Adaptations of current plants
Plants have a suite of complex adaptations that allow them to survive on almost every environment on Earth:
- In dry environments, plants produce a waxy coating around their leaves which prevents water from escaping.
- Plants have adapted poison to prevent herbivores from eating them.
- Some plants like lily pads have the ability to float on water so that they can get to sunlight easily in aqueous conditions.
- Cacti have large, fleshy stems that allow them to store water in desert environments
- Plants at the floor of rainforests have larger leaves since less sunlight reaches the rainforest floor
- Lichen has the ability to grow without soil
There is a long history of genetically engineering plants to increase farming yields, food taste, and reduce farming costs. Applying some of this knowledge to space can go a long way:
- Adaptations to planets and moons with very low gravity that allow a plant to know which way is up (gravitaxis).

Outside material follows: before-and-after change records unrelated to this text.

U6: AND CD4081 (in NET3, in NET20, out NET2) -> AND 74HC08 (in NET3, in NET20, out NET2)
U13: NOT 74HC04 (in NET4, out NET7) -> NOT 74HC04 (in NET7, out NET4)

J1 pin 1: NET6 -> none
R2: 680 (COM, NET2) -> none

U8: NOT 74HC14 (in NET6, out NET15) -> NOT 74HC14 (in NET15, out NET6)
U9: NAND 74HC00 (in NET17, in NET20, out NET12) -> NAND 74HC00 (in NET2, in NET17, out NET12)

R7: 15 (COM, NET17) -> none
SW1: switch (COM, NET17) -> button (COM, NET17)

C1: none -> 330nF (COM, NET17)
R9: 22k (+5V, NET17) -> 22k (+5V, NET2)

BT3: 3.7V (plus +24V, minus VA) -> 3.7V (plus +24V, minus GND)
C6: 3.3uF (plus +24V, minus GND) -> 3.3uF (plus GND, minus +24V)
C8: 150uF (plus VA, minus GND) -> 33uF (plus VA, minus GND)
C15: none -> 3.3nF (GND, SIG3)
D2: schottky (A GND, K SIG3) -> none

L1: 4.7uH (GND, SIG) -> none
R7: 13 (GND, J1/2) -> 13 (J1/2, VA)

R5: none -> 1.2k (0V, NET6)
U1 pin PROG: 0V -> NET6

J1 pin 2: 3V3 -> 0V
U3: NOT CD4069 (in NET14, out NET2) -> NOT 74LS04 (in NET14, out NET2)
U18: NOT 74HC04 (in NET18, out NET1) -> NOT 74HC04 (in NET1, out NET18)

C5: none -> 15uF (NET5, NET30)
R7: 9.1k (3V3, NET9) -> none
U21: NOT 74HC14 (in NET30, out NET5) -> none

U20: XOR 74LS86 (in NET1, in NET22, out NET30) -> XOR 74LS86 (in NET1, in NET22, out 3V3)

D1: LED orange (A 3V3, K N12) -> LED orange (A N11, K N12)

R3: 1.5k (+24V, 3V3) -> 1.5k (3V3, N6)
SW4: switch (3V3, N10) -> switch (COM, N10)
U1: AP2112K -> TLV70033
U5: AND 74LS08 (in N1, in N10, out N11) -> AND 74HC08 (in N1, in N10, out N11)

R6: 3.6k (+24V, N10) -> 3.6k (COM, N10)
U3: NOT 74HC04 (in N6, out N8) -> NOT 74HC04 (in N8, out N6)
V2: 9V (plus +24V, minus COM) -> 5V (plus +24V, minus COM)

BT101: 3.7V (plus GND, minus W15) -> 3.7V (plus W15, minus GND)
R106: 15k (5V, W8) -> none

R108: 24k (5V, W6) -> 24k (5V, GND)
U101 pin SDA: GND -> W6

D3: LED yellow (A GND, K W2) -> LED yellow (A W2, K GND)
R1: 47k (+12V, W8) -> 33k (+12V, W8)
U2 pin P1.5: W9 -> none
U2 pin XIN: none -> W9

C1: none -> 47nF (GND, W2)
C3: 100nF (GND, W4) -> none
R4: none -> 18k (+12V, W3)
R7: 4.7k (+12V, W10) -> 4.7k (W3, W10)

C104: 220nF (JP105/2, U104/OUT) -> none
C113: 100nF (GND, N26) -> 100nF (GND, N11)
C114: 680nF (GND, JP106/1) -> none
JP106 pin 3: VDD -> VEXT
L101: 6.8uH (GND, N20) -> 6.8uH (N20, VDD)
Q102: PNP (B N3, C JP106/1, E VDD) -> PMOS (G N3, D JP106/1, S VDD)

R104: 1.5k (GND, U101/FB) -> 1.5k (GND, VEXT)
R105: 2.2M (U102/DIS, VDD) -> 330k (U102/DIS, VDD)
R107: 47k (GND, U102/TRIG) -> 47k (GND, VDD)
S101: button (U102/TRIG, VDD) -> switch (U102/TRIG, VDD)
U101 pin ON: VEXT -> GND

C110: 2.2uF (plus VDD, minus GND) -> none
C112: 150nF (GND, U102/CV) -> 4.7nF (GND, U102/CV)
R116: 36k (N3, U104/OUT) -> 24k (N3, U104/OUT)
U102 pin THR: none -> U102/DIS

- Plants that have the ability to synthesise novel materials that are heat resistant (e.g. plants with metal or rock enthused stems)
- Timing adaptations that allow plants to synchronise with different seasons and day times on other planets and moons (phototaxis).
- More efficient photosynthesis on planets with lower levels of UV light (e.g. Mars) 
- Enhanced water and energy management to survive on planets with a limited water supply
Many planets are tidally locked, which means that one side of the planet is always facing the star whilst the other side is always in darkness. Needless to say, this presents a problem for plant life that aims to survive on the dark side of a planet. Luckily, Mercury is the only planet in our solar system that is tidally locked. Tidal locking most often occurs with moons, but tidal locking doesn't prevent light reaching both sides of moons.
Plants require symbiotic relationships with many other species of insects (for seed dispersal) and fungi (for nutrient acquisition) to survive. So engineering plant life to survive on other planets will require engineering of other life forms such as fungi, bacteria and maybe even insects. But realistically, seed dispersal drones are more likely to be prevalent on other planets than bugs.
Soil of other planets is unlikely to be suitable for plants. So a terrabioforming approach is most likely to be necessary to allow plants to colonise other planets.
Bioforming is possible with microbial life, and soon it might be possible to do the same with plant life. This presents a faster method to colonise other planets with life, and provide the foundations for an ecosystem that humans could colonise. Human bioforming is still very much a dream of science fiction, but in the future bioforming might be a much faster, and less costly method to colonise new planets. There are, however, many limitations to bioforming, which terraforming can help to ameloriate, thus terrabioforming is likely to be the best course of action.